Just in case, make sure you have the white (bright white) side of the paper downwards in the printer. If you print with the paper in the wrong way, it will still work, but all will be faded.


----------



## navystitcher (Oct 19, 2009)

So I have a Ricoh SG3110 DN i just bought and when I downloaded the power driver it won't work. Come to find out the driver doesn't work with Windows 7 Home Premium version I have to have professional. Well that is great but you can't get that anymore only 8 and 8 isn't supported either. Ugh Guess I have a 10lb paperweight until something changes...


----------



## brydges (Oct 26, 2012)

Hey,

Yes we have just bought a setup today from Marvell Press. Visi sub inks and the same printer. 

The install went smooth apart from setting the paper size, that was a night mare. 

We have tried printing with the Power driver but some colours such as blue and red are way off. But blacks are a lighter colour not solid. We got supplied a visi sub disk but they provided us with the old one and it does not have the ICC profile for this printer.

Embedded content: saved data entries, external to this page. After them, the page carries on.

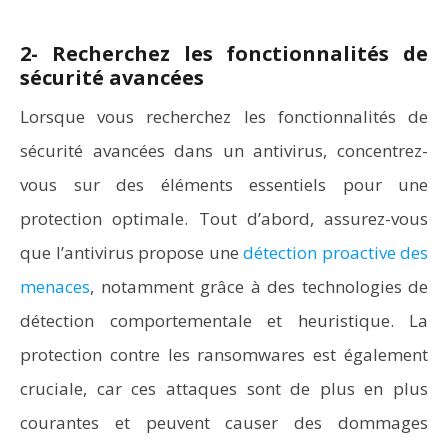
2- Recherchez les fonctionnalités de
sécurité avancées
Lorsque vous recherchez les fonctionnalités de
sécurité avancées dans un antivirus, concentrez-
vous sur des éléments essentiels pour une
protection optimale. Tout d’abord, assurez-vous
que l’antivirus propose une
détection proactive des
menaces
, notamment grâce à des technologies de
détection comportementale et heuristique. La
protection contre les ransomwares est également
cruciale, car ces attaques sont de plus en plus
courantes et peuvent causer des dommages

Is it possible some one could send me the ICC as Marvell press is closed until Monday


----------



## navystitcher (Oct 19, 2009)

Are you not using sawgrass ink?


----------



## brydges (Oct 26, 2012)

We are using Visi-Sub which is sawgrass licensed but we only have the power driver. Visi-Sub supplied us with a CD it has every profile on for Epson's and 3 Ricoh printers but not 1 for the Ricoh SG3110 DN


----------



## navystitcher (Oct 19, 2009)

I downloaded the powerdriver on the sawgrass website but it doesn't support window 7 home premium


----------



## brydges (Oct 26, 2012)

navystitcher said:


> I downloaded the powerdriver on the sawgrass website but it doesn't support window 7 home premium



It should support it? Strange why it wouldn't. Did Visi-Sub not supply you with an ICC CD with all the profiles and instructions


----------



## pisquee (Jan 8, 2012)

VisiSub is rebranded Sawgrass ink, rather than another manufacturer licensed to make thier own inks.


----------



## brydges (Oct 26, 2012)

pisquee said:


> VisiSub is rebranded Sawgrass ink, rather than another manufacturer licensed to make thier own inks.


When i spoke to Marvell Press i was told this is their own formula and licensed by sawgrass. Which i believe to be true because my colours or off. My epson produced better colours

This is why i want the ICC profile

Cheers
Chris


----------



## shawngotti (Jul 28, 2012)

Hey guys, 
Does anyone know how I can get the ICC profile? I'm using the power driver with Windows 7 Home Premium, and it seems like it leaves much to be desired in terms of color saturation. I'm using sawgrass inks, and I purchased everything via Amazon, so no ICC cd was provided to me.


----------



## mgparrish (Jul 9, 2005)

shawngotti said:


> Hey guys,
> Does anyone know how I can get the ICC profile? I'm using the power driver with Windows 7 Home Premium, and it seems like it leaves much to be desired in terms of color saturation. I'm using sawgrass inks, and I purchased everything via Amazon, so no ICC cd was provided to me.


Power driver has the color management built in. There should be nothing optional or added on. It's designed for the printer and inks it is designed for.

Unless the context of your "Power Driver" is not the same as mine. 

Power Driver is a software utility made by Sawgrass for printers using their ink formulation.

Unless you are confusing "Power Driver" with "Printer Driver".

"Power Driver" is a printer driver ... but a printer driver is not necessarily "Power Driver".


----------